7. A varied and honest approach to abortion.  Again, for a show about a biker gang, Sons of Anarchy displays some serious interest in portraying women’s issues honestly.  Both Tara and Lyla consider abortions for different reasons, and not once is it treated as an abomination or a crime.  I’m not going to spoil things by going into detail about their two cases, but suffice it to say that the show treats them both with subtlety and sensitivity.  In a era where even discussing abortion on television is a big deal (see: Friday Night Lights), this show’s decision to take the time to examine this choice in detail is significant.

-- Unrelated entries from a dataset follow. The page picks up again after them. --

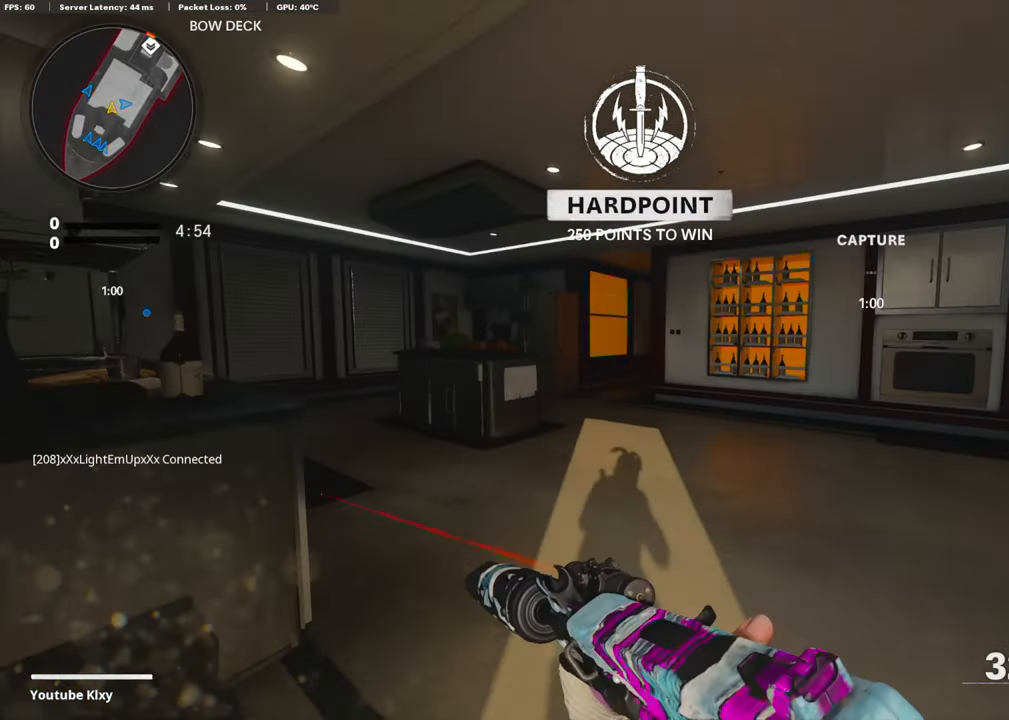
{"buttons": ["START"], "left_stick": "center", "right_stick": "center", "events": [[16, "TRIANGLE", "up"], [317, "left_stick", "center"], [435, "START", "down"]]}
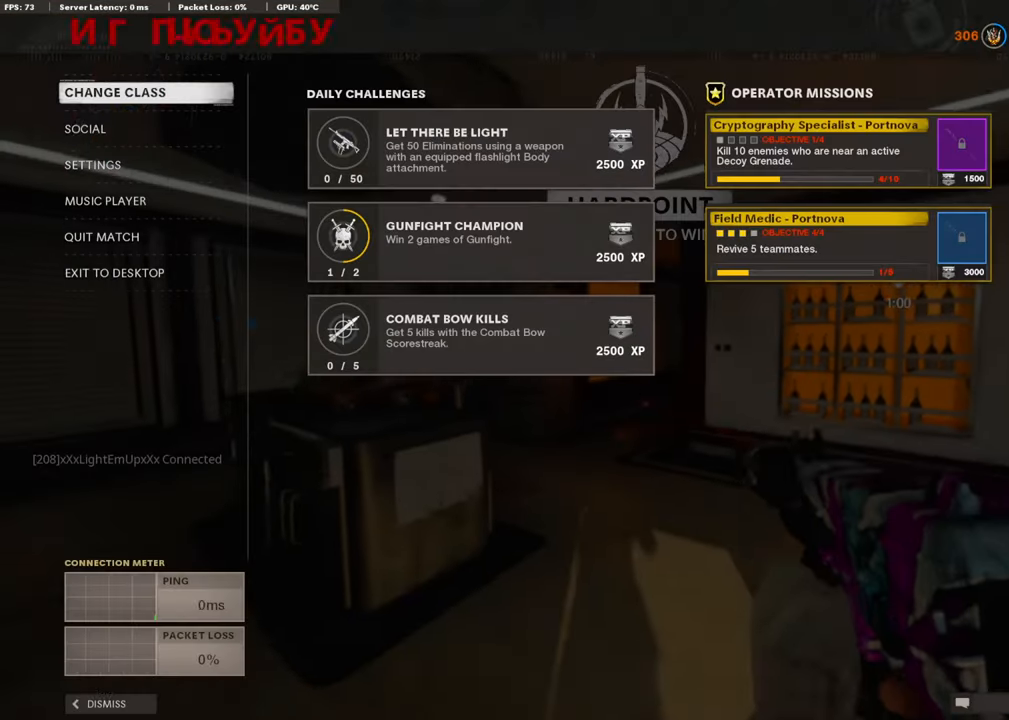
{"buttons": [], "left_stick": "center", "right_stick": "center", "events": [[34, "DPAD_DOWN", "down"], [34, "START", "up"], [118, "DPAD_DOWN", "up"], [168, "DPAD_DOWN", "down"], [285, "DPAD_DOWN", "up"], [335, "DPAD_DOWN", "down"], [385, "DPAD_DOWN", "up"]]}
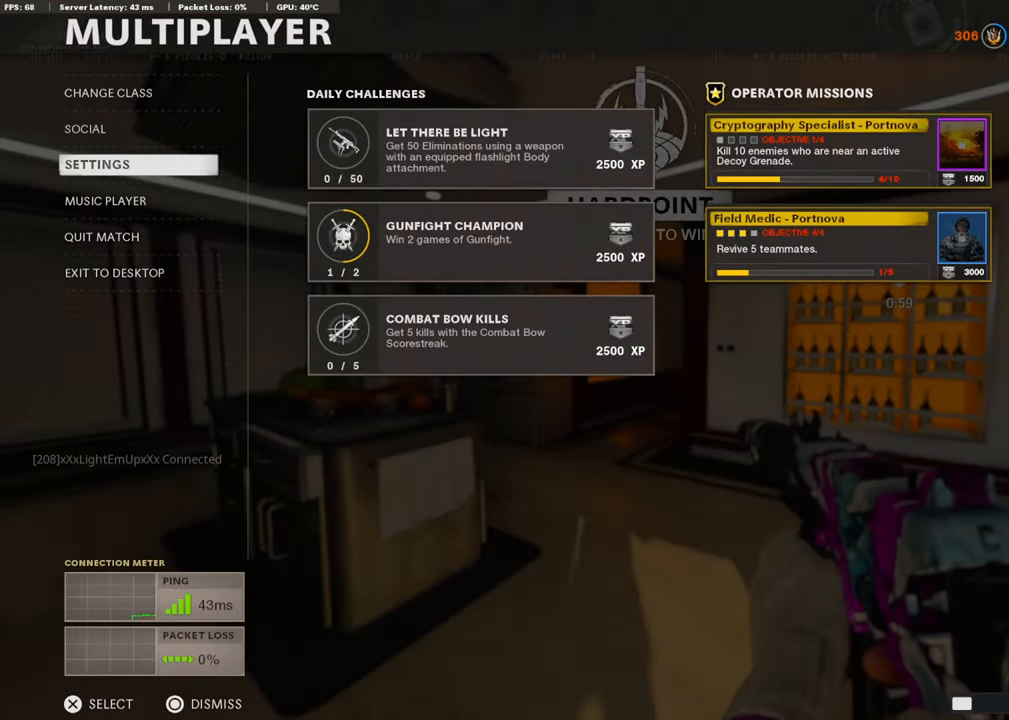
{"buttons": [], "left_stick": "center", "right_stick": "center", "events": [[50, "CROSS", "down"], [168, "CROSS", "up"], [251, "R1", "down"], [452, "R1", "up"]]}
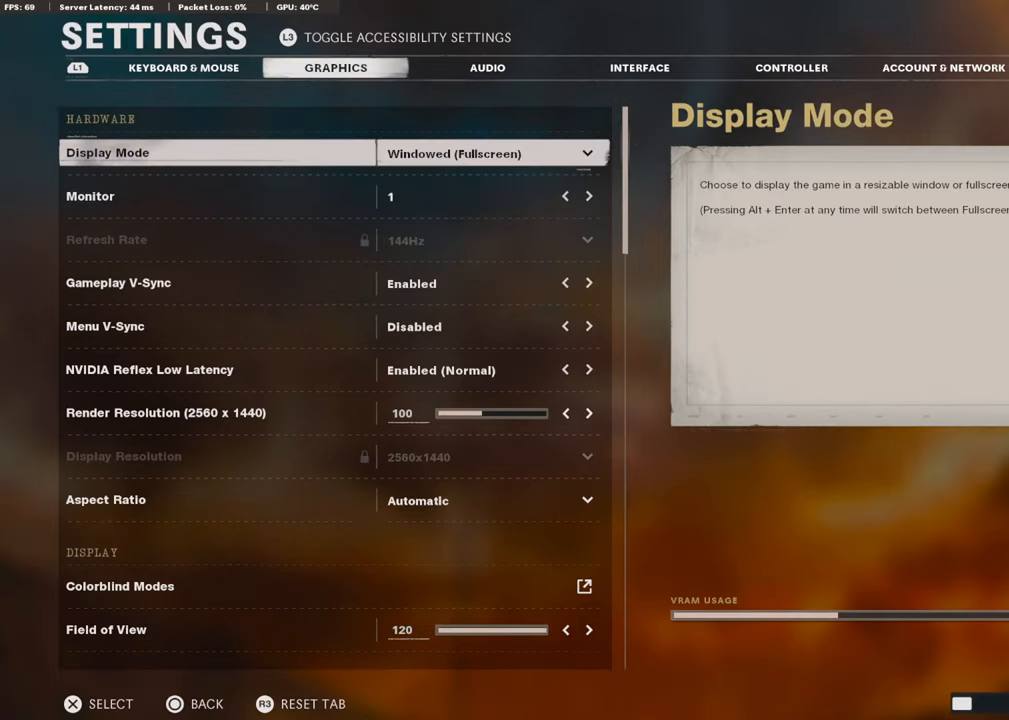
{"buttons": ["CIRCLE"], "left_stick": "center", "right_stick": "center", "events": [[284, "CIRCLE", "down"], [351, "CIRCLE", "up"], [502, "CIRCLE", "down"]]}
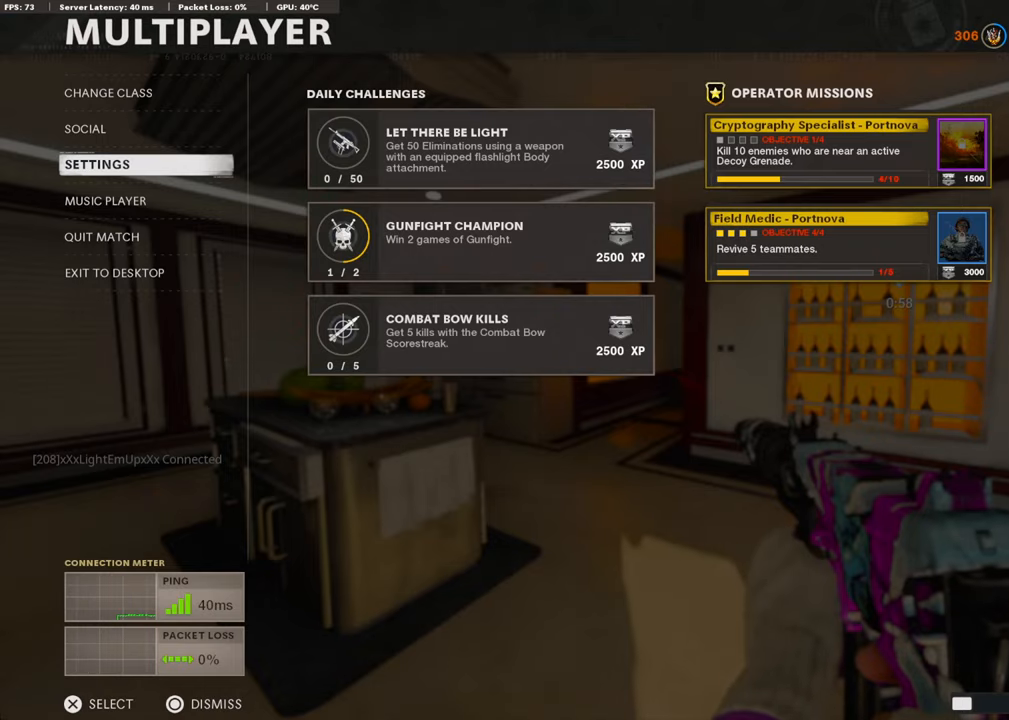
{"buttons": [], "left_stick": "center", "right_stick": "center", "events": [[167, "CIRCLE", "up"]]}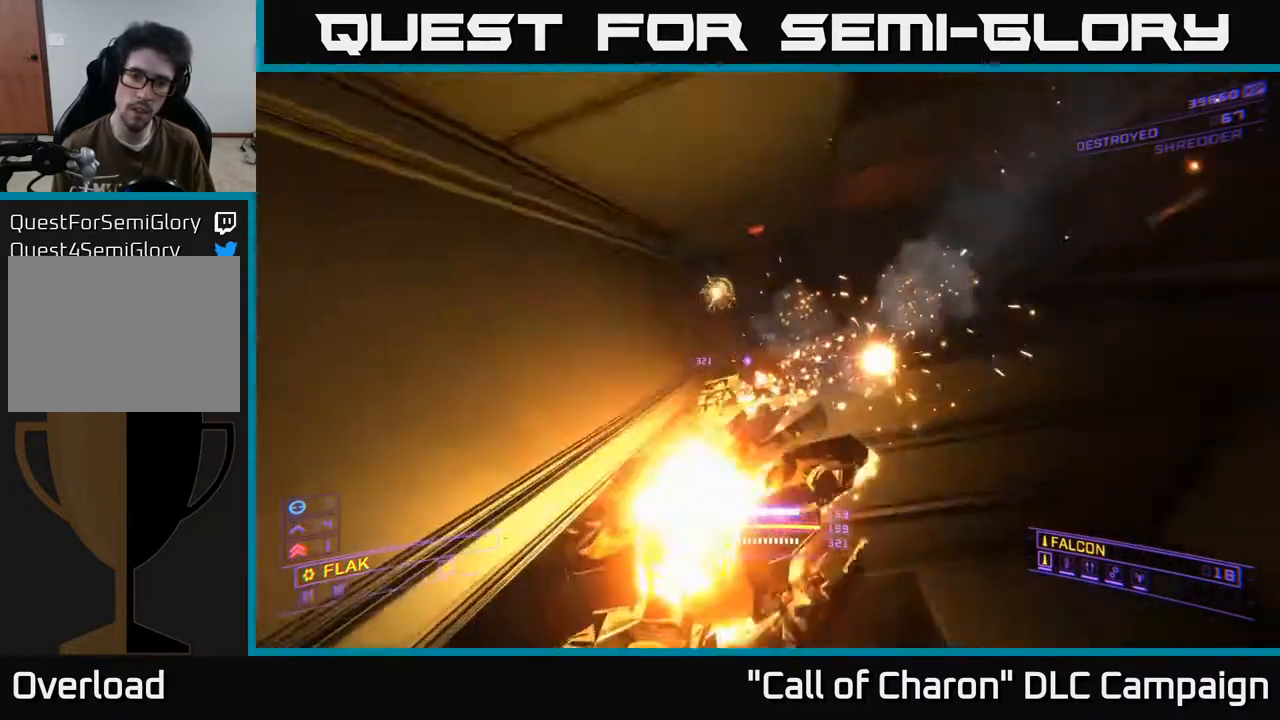
Gameplay with a controller (Xbox layout); each line is a JSON object with the inputs held at the frame after it. "events" lists button and stick changes between this image and that frame as [ms after this image, input, new state], when the widget could be followed in between.
{"buttons": [], "left_stick": "up", "right_stick": "up-right", "events": [[117, "R2", "down"], [117, "right_stick", "right"], [167, "left_stick", "center"], [183, "R2", "up"], [183, "X", "up"], [267, "right_stick", "up-right"], [333, "left_stick", "up"]]}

8. Dudes in leather.  Why watch a show about a biker gang if you don’t like to watch people ride around in leather on Harleys?  The id strikes again.

SAMCRO rides

9. Jax and Tara.  This couple is simply lovely.  Their slow build over the course of the first season and subsequent dips and roadblocks never feel anything but real.  When Jax has his periodic fits of guilt and tries to push her away, Tara always fights back, and he in turn is never afraid to call her on her bullshit.  At this point in the show, they have a lovely little family, and I hope their relationship continues to develop in interesting ways.

Well, those are only a few of the reasons I love Sons of Anarchy!  I hope this gets new people to watch (seasons 1 and 2 are on Netflix).

Update: Douglas McGrath’s Nicholas Nickleby (2002), starring Charlie Hunnam, is now on Netflix Instant.  Definitely check it out if you haven’t seen it! It’s the first thing I ever saw him in, and he’s excellent.